**Request:** Your reply should restate the lines from the top of the entries through the line containing "сотрудничества. Помимо установки оцинкованных" word for word, with no pictures.

»»

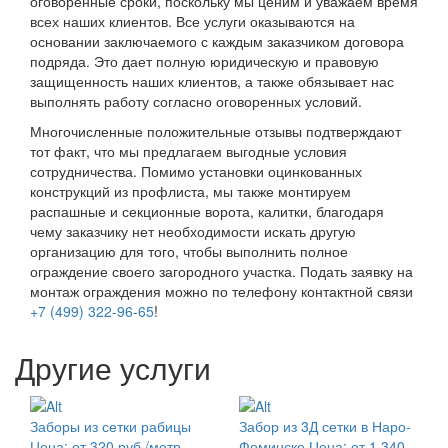
оговоренные сроки, поскольку мы ценим и уважаем время
всех наших клиентов. Все услуги оказываются на
основании заключаемого с каждым заказчиком договора
подряда. Это дает полную юридическую и правовую
защищенность наших клиентов, а также обязывает нас
выполнять работу согласно оговоренных условий.
Многочисленные положительные отзывы подтверждают
тот факт, что мы предлагаем выгодные условия
сотрудничества. Помимо установки оцинкованных
конструкций из профлиста, мы также монтируем
распашные и секционные ворота, калитки, благодаря
чему заказчику нет необходимости искать другую
организацию для того, чтобы выполнить полное
ограждение своего загородного участка. Подать заявку на
монтаж ограждения можно по телефону контактной связи
+7 (499) 322-96-65
!
Другие услуги
Заборы из сетки рабицы
Забор из 3Д сетки в Наро-
Цена: от 320 руб./метр
Фоминске
Цена: от 1 340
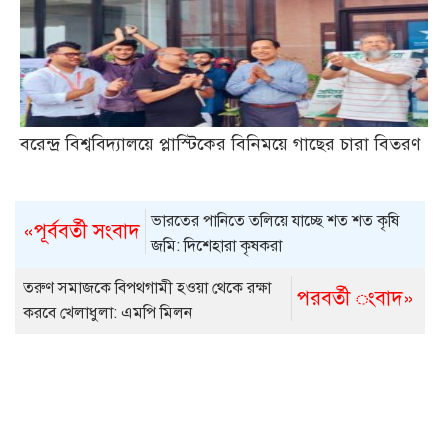
বরেন্দ্র বিশ্ববিদ্যালয়ে প্লাস্টিকের বিনিময়ে গাছের চারা বিতরণ
ভারতের পানিতে তলিয়ে যাচ্ছে শত শত কৃষি
«পূর্ববর্তী সংবাদ
জমি: দিশেহারা কৃষকরা
তরুণ সমাজকে বিপথগামী হওয়া থেকে রক্ষা
পরবর্তী ংবাদ»
করবে খেলাধুলা: এমপি মিলন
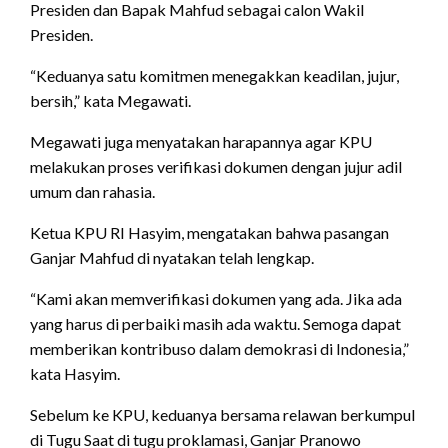
Presiden dan Bapak Mahfud sebagai calon Wakil
Presiden.
“Keduanya satu komitmen menegakkan keadilan, jujur,
bersih,” kata Megawati.
Megawati juga menyatakan harapannya agar KPU
melakukan proses verifikasi dokumen dengan jujur adil
umum dan rahasia.
Ketua KPU RI Hasyim, mengatakan bahwa pasangan
Ganjar Mahfud di nyatakan telah lengkap.
“Kami akan memverifikasi dokumen yang ada. Jika ada
yang harus di perbaiki masih ada waktu. Semoga dapat
memberikan kontribuso dalam demokrasi di Indonesia,”
kata Hasyim.
Sebelum ke KPU, keduanya bersama relawan berkumpul
di Tugu Saat di tugu proklamasi, Ganjar Pranowo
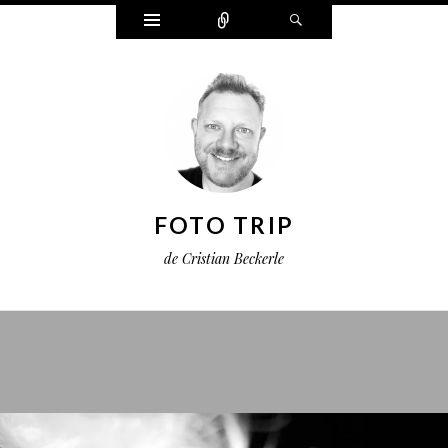
Widgets
Connect
Search
FOTO TRIP
de Cristian Beckerle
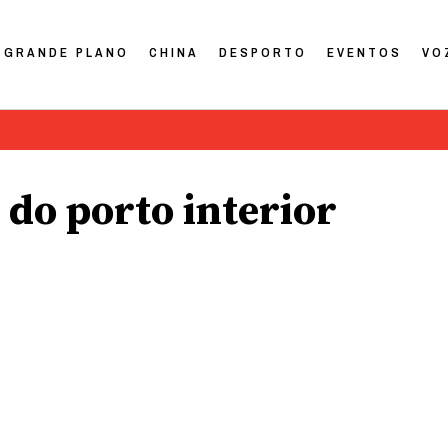
GRANDE PLANO
CHINA
DESPORTO
EVENTOS
VO
do porto interior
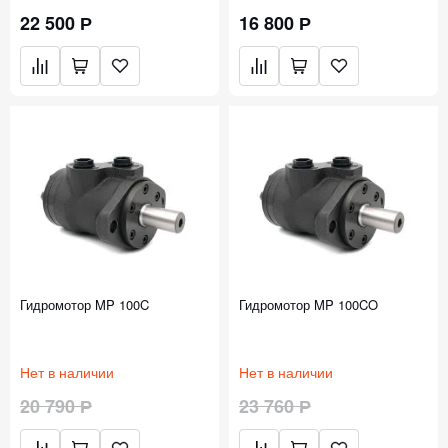
22 500 Р
16 800 Р
Гидромотор MP 100C
Гидромотор MP 100CO
Нет в наличии
Нет в наличии
20 790 Р
23 760 Р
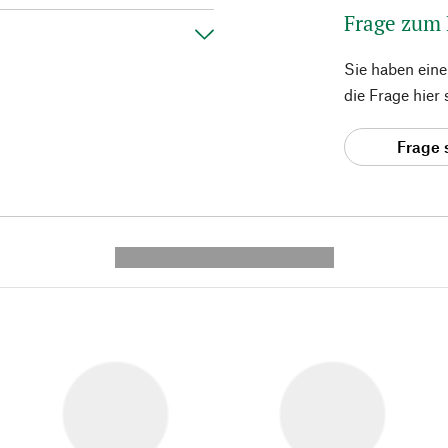
Frage zum
Sie haben ein
die Frage hier
Frage 
---------- --------------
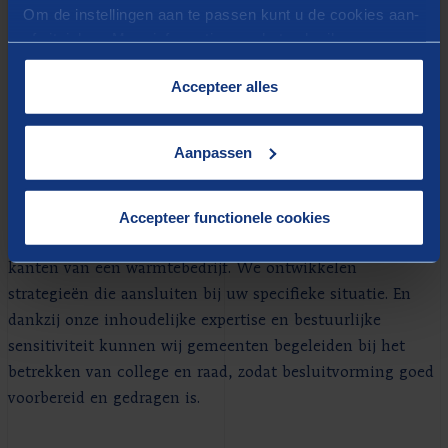
Om de instellingen aan te passen kunt u de cookies aan-
Berenschot. Plus advies over innovatieve
of uitvinken. Meer informatie over het gebruik van
financieringsvormen en bijbehorende risico's.
cookies op onze website treft u in onze
Van visie naar uitvoering
: opstellen van een
“
Cookieverklaring
”.
Accepteer alles
uitvoeringsplan, met concrete stappen voor
besluitvorming, samenwerking en implementatie.
Aanpassen
Wij hebben een gedegen trackrecord op vraagstukken
rond publieke warmtebedrijven. Dit omvat onder meer het
Accepteer functionele cookies
onderzoeken van de rollen en opbouwen van
samenwerking, maar ook de technische en financiële
kanten van een warmtebedrijf. We ontwikkelen
strategieën die aansluiten bij uw specifieke situatie. En
dankzij onze inhoudelijke expertise en bestuurlijke
sensitiviteit kunnen wij gemeenten begeleiden bij het
betrekken van college en raad, zodat besluitvorming goed
voorbereid en gedragen is.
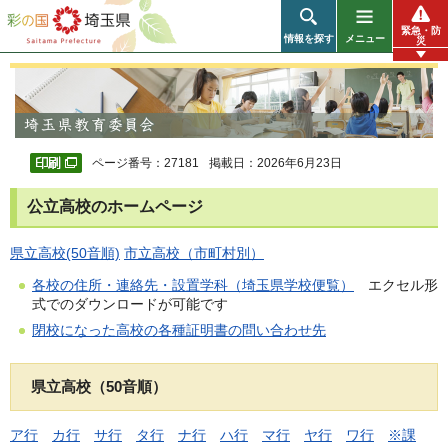
彩の国 埼玉県
緊急・防
情報を探す
メニュー
災
ページ番号：27181
掲載日：2026年6月23日
公立高校のホームページ
県立高校(50音順)
市立高校（市町村別）
各校の住所・連絡先・設置学科（埼玉県学校便覧）
エクセル形
式でのダウンロードが可能です
閉校になった高校の各種証明書の問い合わせ先
県立高校（50音順）
ア行
カ行
サ行
タ行
ナ行
ハ行
マ行
ヤ行
ワ行
※課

««

**Output:**
оговоренные сроки, поскольку мы ценим и уважаем время
всех наших клиентов. Все услуги оказываются на
основании заключаемого с каждым заказчиком договора
подряда. Это дает полную юридическую и правовую
защищенность наших клиентов, а также обязывает нас
выполнять работу согласно оговоренных условий.
Многочисленные положительные отзывы подтверждают
тот факт, что мы предлагаем выгодные условия
сотрудничества. Помимо установки оцинкованных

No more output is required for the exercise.